Decriminalization of Controlled Substances in Vancouver
Vancouver drug decriminalization is a heavily contested topic amongst city officials. In response to the alarming rise of overdoses in British Columbia, the municipal government of Vancouver recently submitted a request to the federal government to decriminalize the simple possession of illicit drugs within the city of Vancouver.
The Minister of Health’s Power to Exempt Certain Controlled Substances
The Minister of Health has the authority, pursuant to section 56(1) of the Controlled Drugs and Substances Act, to exempt any substance if the Minister determines it is necessary for medical or scientific purposes or determines it is in the public interest.
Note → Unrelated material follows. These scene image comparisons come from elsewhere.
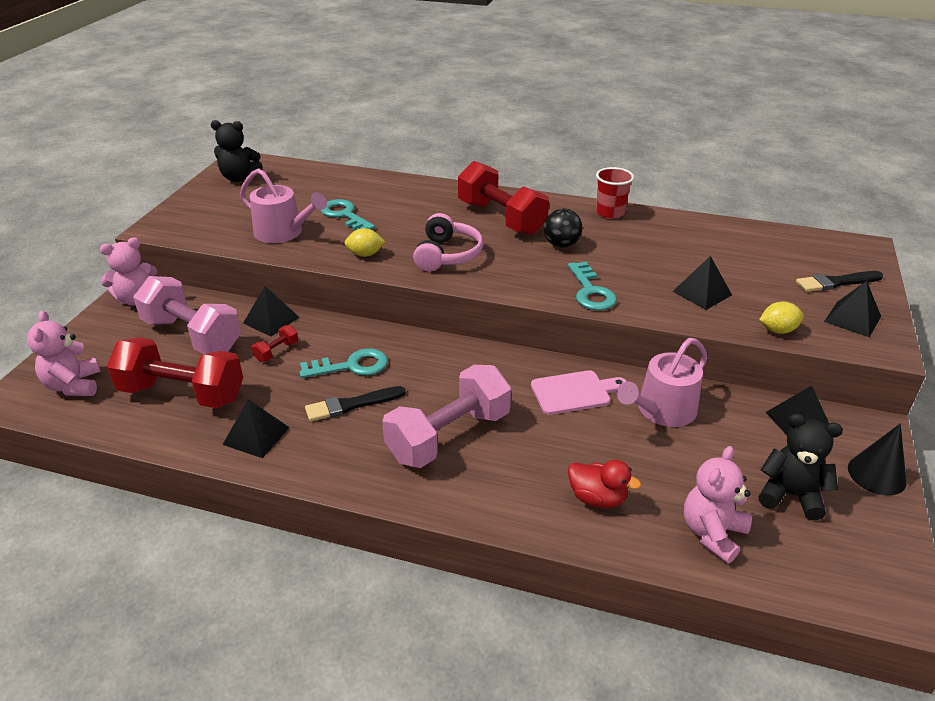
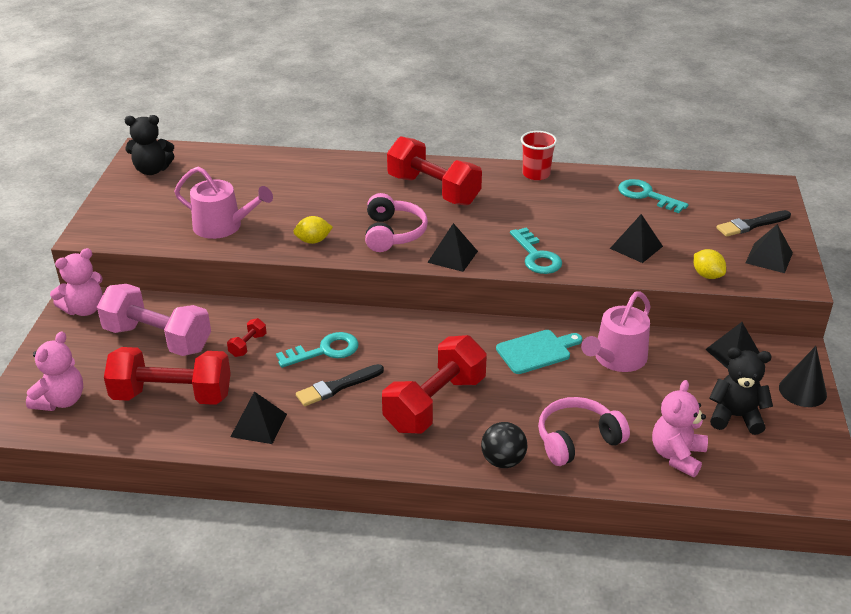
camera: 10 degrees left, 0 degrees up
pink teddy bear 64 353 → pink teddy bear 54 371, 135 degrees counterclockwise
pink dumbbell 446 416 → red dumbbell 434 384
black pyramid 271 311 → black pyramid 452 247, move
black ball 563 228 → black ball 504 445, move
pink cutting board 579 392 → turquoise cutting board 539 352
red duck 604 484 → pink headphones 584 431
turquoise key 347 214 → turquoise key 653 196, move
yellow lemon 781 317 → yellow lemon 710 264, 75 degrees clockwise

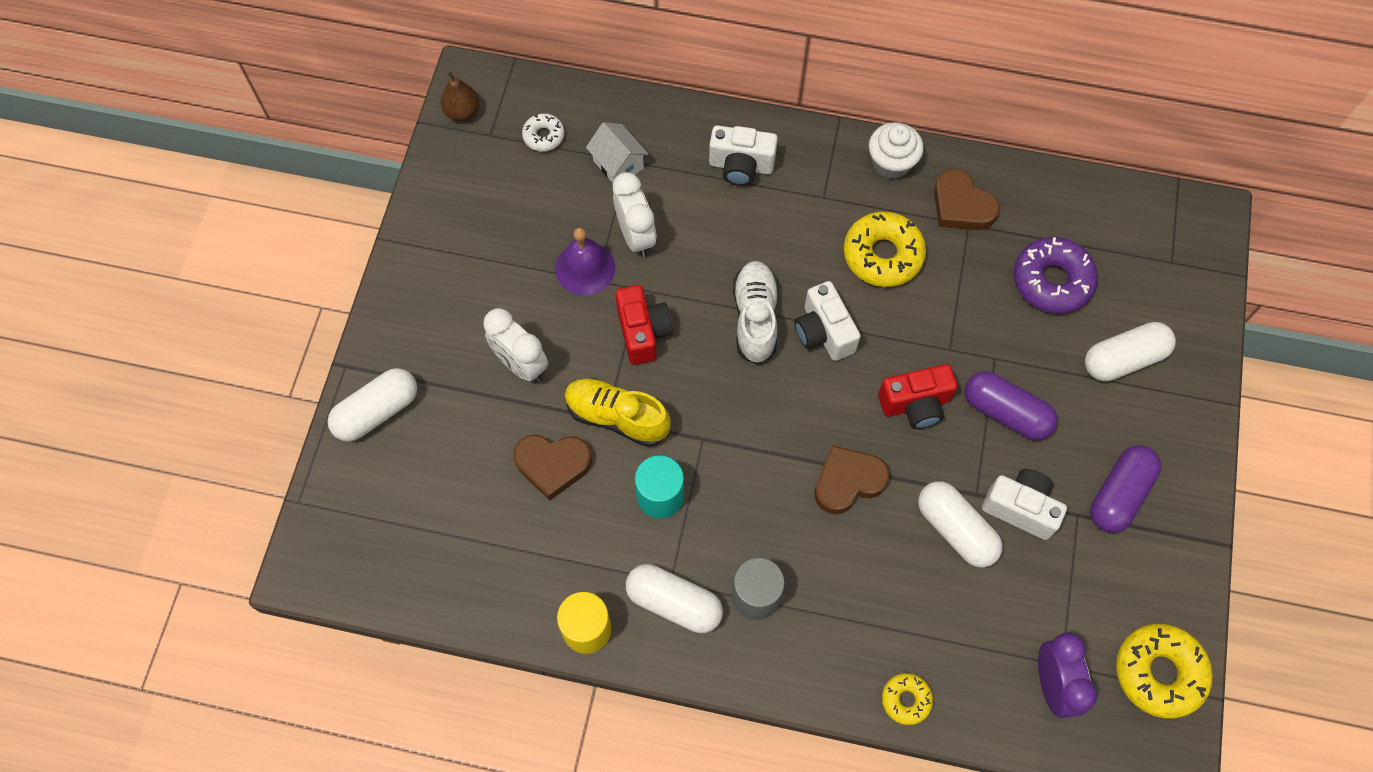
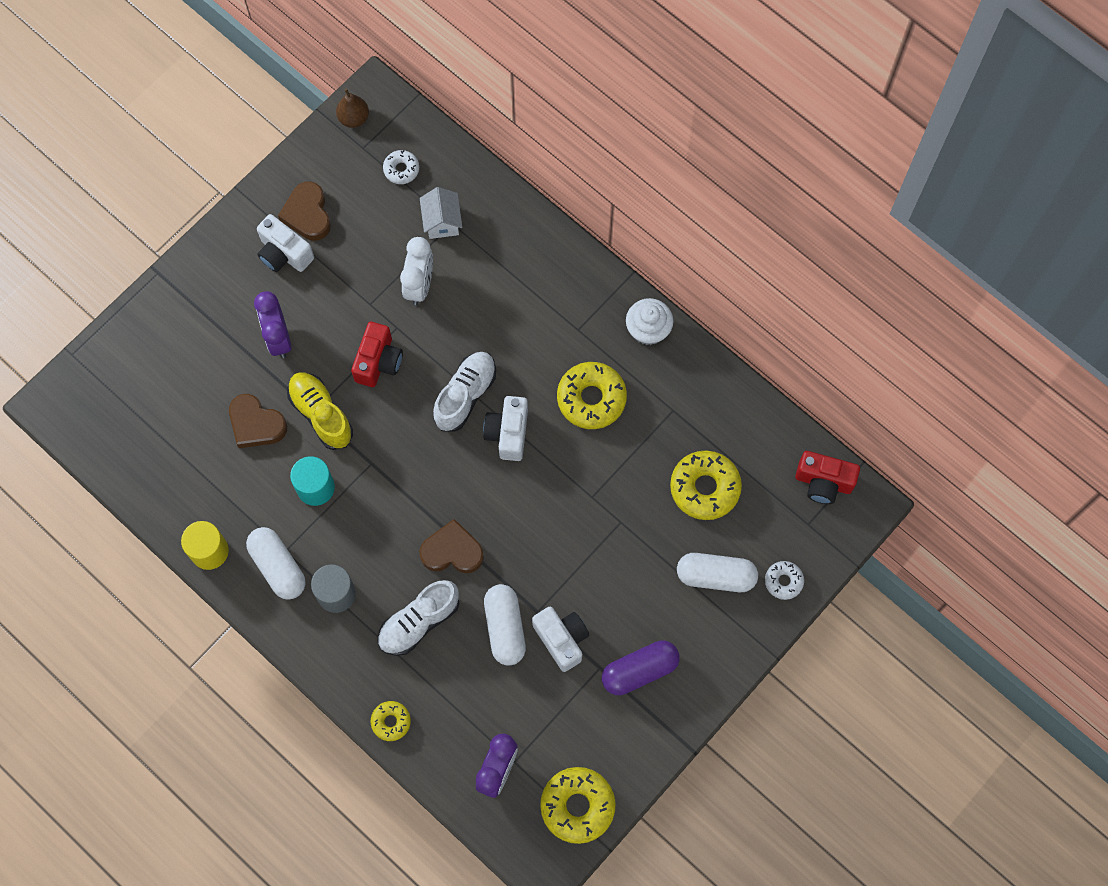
camera: 30 degrees right, 5 degrees up
white clock 516 345 → purple clock 273 324
white camera 743 155 → white camera 285 243, move
brown heart 967 199 → brown heart 304 211, move
- → white shoe 418 618
purple donut 1056 275 → yellow donut 706 485
- → white donut 784 580
red camera 917 396 → red camera 827 477, move
white capsule 372 405 → -
purple bell 585 261 → -
purple capsule 1011 405 → -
Section 56(1) was originally legislated to support the advancement of medical and scientific research. Now, the focus of the request is the public interest. If the Minister determines it is in the public interest and makes an exemption, then it would not be an offence under the CDSA to possess those exempt substances.
Vancouver Drug Decriminalization: What Kinds of Drugs And How Much?
The proposal seeks an exemption for opioids, including heroin, fentanyl and other powder street opioids, as well as cocaine, crack cocaine and amphetamine. These are the drugs most commonly involved in the current opioid overdose crisis.
- Opioids (i.e. heroin, fentanyl, and other powder street opioids): 2 grams
- Cocaine: 3 grams
- Crack Cocaine: 10 rocks or 1 gram (1 rock = 0.1 grams)
- Amphetamine: 1.5 grams
Vancouver Drug Decriminalization: How Drastic is the Change?
While Vancouver is taking an initiative to prevent and mitigate the negative impacts associated with the overdose crisis, it is important to remember that decriminalization is not legalization. The proposal is limited to simple possession. The exemption does not apply to commercial purposes such as possession for the purpose of trafficking.
Even before Vancouver’s proposal, the number of charges recommended for simple possession has diminished over the years. Possession charges are certainly less common than for more serious offences. The list below outlines the number of charges the Vancouver Police Department recommended for simple possession over the past 12.5 years:
- 2008: 476 charges for simple possession
- 2009: 224
- 2010: 141
- 2011: 90
- 2012: 65
- 2013: 70
- 2014: 48
- 2015: 65
- 2016: 43
- 2017: 30
- 2018: 21
- 2019: 16
- 2020: 10 (January to June 2020)
Given the significant decrease in the number of charges recommended for simple possession, the proposal does not bring about a drastic change for drug offences in the city of Vancouver. Nevertheless, the proposal is a step towards the more general decriminalization of controlled substances. It may also reduce the stigma associated with drug use.